El procés independentista catalán se cobra una nueva
víctima en la política española y desarbola una vez más el centro
derecha. Rivera sigue así los pasos de Mariano Rajoy y tan solo queda en
activo Pedro Sánchez, que tiene por delante un horizonte tremendamente difícil para armar una mayoría estable de gobierno.
Juan Carlos Girauta,
el lugarteniente de Rivera, se va con él y también deja la política.
Paradojas de la vida: a principios de año hizo el cambio de Barcelona
por Toledo argumentando que estaba cansado de vivir en un entorno
independentista. Ocho meses después los toledanos le han enviado a la
papelera de la historia.
Rivera y Girauta o Girauta y Rivera simbolizan mejor que cualquiera
de los otros dirigentes políticos una manera de hacer política basada en
la crispación, el insulto y la descalificación como única arma
dialéctica. Sus esfuerzos por provocar una fractura lingüística y social en Catalunya
han sido importantes y el éxito obtenido no se puede menospreciar.

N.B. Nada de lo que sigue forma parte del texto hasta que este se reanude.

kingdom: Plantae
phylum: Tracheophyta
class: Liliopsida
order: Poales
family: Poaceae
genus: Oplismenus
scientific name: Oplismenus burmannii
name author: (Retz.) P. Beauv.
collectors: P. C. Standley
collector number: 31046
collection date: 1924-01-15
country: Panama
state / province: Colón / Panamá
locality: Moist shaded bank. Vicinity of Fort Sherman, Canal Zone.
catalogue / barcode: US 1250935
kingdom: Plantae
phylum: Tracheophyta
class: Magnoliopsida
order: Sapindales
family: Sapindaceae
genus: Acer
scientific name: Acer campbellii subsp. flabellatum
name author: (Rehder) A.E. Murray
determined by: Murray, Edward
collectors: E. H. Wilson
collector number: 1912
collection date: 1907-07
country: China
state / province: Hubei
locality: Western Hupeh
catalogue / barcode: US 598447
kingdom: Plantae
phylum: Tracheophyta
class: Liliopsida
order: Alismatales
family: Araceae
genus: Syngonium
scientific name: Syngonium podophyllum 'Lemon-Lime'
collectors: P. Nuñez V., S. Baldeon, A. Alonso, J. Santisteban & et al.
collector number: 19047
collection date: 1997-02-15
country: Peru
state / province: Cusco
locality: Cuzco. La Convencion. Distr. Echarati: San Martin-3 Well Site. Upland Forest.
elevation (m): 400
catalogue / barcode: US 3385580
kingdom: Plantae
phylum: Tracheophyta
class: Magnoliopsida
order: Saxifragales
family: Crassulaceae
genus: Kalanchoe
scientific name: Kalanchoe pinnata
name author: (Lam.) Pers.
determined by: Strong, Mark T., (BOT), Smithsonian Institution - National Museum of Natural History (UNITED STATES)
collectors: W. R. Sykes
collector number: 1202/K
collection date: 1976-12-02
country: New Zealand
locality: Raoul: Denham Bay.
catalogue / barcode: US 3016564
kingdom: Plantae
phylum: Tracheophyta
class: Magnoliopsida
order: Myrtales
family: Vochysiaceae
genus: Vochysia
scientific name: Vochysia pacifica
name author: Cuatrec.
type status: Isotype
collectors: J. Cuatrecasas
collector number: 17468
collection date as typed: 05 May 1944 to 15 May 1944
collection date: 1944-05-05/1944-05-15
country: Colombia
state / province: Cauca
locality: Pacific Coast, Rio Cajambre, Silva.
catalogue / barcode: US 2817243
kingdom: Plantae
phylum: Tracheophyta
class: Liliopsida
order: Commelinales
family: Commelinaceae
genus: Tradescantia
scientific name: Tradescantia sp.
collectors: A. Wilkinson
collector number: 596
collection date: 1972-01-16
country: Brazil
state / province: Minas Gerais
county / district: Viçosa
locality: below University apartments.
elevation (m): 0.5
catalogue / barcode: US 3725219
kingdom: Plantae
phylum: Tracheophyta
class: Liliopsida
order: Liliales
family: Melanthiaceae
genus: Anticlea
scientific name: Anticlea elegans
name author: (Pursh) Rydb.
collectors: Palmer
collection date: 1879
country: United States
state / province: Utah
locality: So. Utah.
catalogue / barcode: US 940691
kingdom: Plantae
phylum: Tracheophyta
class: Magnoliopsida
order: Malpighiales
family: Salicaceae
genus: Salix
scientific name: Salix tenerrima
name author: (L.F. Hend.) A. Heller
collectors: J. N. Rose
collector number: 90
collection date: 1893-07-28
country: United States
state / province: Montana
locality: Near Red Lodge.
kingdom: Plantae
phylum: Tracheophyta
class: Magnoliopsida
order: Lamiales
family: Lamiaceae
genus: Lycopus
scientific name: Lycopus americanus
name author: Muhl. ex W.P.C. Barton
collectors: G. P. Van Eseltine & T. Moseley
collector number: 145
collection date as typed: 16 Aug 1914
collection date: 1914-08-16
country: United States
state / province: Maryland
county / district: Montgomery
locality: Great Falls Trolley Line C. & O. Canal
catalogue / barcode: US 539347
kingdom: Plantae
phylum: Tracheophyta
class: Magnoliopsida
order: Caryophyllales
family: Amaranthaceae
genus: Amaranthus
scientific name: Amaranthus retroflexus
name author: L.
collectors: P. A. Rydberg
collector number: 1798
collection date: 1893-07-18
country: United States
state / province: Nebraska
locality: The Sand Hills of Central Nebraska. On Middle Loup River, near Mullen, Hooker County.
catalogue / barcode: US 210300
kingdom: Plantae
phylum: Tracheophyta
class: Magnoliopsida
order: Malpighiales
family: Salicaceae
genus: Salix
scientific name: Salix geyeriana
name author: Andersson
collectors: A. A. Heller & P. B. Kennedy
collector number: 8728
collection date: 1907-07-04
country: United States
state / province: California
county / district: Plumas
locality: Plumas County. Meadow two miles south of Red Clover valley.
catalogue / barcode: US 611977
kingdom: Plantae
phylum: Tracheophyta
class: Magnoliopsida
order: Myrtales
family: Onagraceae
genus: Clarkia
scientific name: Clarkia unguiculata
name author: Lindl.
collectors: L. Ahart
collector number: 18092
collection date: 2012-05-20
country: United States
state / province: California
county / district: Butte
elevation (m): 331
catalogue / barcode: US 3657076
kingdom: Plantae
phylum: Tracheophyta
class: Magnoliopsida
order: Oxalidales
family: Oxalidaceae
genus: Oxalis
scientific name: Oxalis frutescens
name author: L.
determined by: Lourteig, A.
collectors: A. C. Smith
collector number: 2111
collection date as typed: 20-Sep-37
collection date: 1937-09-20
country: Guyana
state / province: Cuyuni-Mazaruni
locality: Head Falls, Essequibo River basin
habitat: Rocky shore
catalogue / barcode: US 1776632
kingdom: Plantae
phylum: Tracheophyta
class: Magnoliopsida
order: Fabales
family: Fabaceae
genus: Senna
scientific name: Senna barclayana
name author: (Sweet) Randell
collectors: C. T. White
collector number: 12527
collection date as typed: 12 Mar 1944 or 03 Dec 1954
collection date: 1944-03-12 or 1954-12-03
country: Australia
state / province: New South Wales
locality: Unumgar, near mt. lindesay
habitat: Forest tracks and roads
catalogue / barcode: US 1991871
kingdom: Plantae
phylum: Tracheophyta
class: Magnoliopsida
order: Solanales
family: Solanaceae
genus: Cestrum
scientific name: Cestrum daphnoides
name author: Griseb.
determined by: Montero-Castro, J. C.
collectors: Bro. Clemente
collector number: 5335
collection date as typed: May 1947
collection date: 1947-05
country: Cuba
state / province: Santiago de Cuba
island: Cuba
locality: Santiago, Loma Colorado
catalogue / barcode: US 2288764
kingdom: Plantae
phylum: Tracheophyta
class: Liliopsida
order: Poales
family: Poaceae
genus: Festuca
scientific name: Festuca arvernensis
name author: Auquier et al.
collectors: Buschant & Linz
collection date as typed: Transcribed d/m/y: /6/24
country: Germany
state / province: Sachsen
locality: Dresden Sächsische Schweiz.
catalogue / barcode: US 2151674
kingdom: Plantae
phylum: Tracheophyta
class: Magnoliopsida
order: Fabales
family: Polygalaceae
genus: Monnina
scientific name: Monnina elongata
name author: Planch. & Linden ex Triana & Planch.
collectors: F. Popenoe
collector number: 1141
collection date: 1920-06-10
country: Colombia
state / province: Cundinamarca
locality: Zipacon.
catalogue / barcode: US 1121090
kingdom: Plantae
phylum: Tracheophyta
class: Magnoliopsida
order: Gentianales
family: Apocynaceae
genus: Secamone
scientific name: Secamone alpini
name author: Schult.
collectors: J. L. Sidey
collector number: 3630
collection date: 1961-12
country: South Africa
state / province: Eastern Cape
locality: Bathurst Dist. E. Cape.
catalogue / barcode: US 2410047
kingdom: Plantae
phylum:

Primero, porque corrigieron poco a poco el rumbo político del PP y
porque, finalmente, también alejaron al PSC del catalanismo histórico
que había defendido. Así fueron rápidamente un bocado apetecible para
los medios de comunicación españoles que los publicitaron hasta la
saciedad, en ocasiones como si no hubiera otro político capaz de hablar
de Catalunya.
Al final, incluso para los poderosos que le habían aupado
fue un engorro y los naranjas se diluyeron en un vaso de agua.
Ahora sus votantes se han ido a Vox pero también han
acabado en la formación de ultraderecha votantes tradicionales de la
izquierda. Nada diferente a lo que sucede en el resto de Europa. Pero de
Vox ya habrá tiempo para hablar, y hoy, es el gran día de Rivera, que
dispondrá ahora de tiempo suficiente para analizar cómo la soberbia
arruinó una carrera política.
Una actitud que no varió ni en su
despedida, ya que está muy lejos de ser verdad que ha decidido abandonar
la política, cuando la realidad es que la política le ha abandonado a
él.
Algo de autocrítica en su adiós tampoco habría estado mal ya que
cuesta encontrar en las hemerotecas un castañazo semejante. De hecho, en
España no existe con tanta rotundidad. De todas maneras no se puede
quejar: las despedidas siempre suelen ser acarameladas y no recibirá ni
una mínima parte del daño que ha hecho en Catalunya.